In the office of a colleague a while back I noticed a towering pile of books on the desk, as if he were re-arranging his book shelves or carting out old titles to a different location. But no, it was his “to read” pile, and it was impressive and imposing.
And so I decided to dive in.
“As poets struggle to find a place in contemporary cultural reality, psychoanalysts, implicitly or explicitly, are still promoting the poets as ego-ideals.”
Philips, “Poetry and Psychoanalysis”
The crux of Phillips’ essays is the mutual relationship between literature and psychoanalysis…and psychoanalysts’ established reverence for creative writers.
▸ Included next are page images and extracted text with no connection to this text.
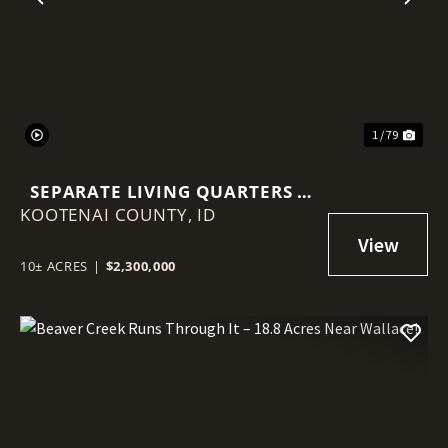
Previous
Nex
1 / 79
SEPARATE LIVING QUARTERS +
KOOTENAI COUNTY,
BARN + 86'X68' SHOP IN
ID
HAYDEN!
10± ACRES
|
$2,300,000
Literature, according to Freud, gave birth to psychoanalysis and psychoanalysis often gives resonance to literature.
And so go his essays.
He begins with the essay “Poetry and Psychoanalysis” and brings in the young poet Keats–a former medical student–who famously stated that science ruined poetry when Newton reduced the rainbow to a prism. Not so, Phillips says, for poetry (and you can read “creative writing” where Phillips says “poetry”) can do what the sciences cannot. Indeed, much of his argument is that the science of psychoanalysis is bringing understanding to the vision of poetry. Freud said, Phillips tells us, that the poets had long before discovered the unconscious, and that he only had devised a way to study it.
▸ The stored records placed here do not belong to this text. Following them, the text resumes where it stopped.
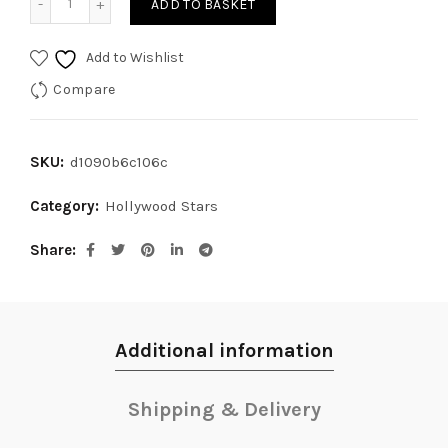
ADD TO BASKET
Add to Wishlist
Compare
SKU:
d1090b6c106c
Category:
Hollywood Stars
Share
Additional information
Shipping & Delivery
Phillips graciously gives way to “poetry” saying that the short history of psychoanalysis has been an attempt to study the unconscious that poetry reveals. And since both poetry and psychoanalysis–the “talking cure”–depend on language, and often, coded language, the two are intrinsically welded together.
And so he is off.
There are marvelous literary essays on Hamlet, Hart Crane, Martin Amis, A.E. Housman and Frederick Seidel, all informed by an accessible shading of psychoanalytic theory, as well as masterful psychoanalytic pieces on Narcissism, Jokes, Anorexia and Clutter, informed by a broad knowledge of literature/poetry. It is Phillips’ contention–his modus operandi, if you will–that the two disciplines can or should depend on each other for clarity.
The collection ends with the title piece, “Promises, Promises.” In it, Phillips examines the “promise” that both literature and psychoanalysis offer. He writes:
“If we talk about promises now, as I think we should when we talk about psychoanalysis and literature, then we are talking about hopes and wishes, about what we are wanting from our relationship with these two objects in the cultural field.”
What does reading literature promise us? What does analysis promise us? Phillips contends that both promise us, to a degree, “the experience of a relationship in silence, the unusual experience of a relationship in which no one speaks.” Of course, ultimately, the analyst must speak. But it is in that silence that often we become “true to ourselves.”
Reading psychoanalytic theory can often be dry and dusty, but Phillips’ writing never is. Bringing in an encyclopedic knowledge of both creative literature and psychoanalytic literature (and, at times, arguing that there might not be a difference), Phillips imaginatively and wittily plumbs past and current trends, canonical and esoteric literatures, clinical practice and private correspondence to bring to light his vision of psychoanalysis and literature’s potential and promise.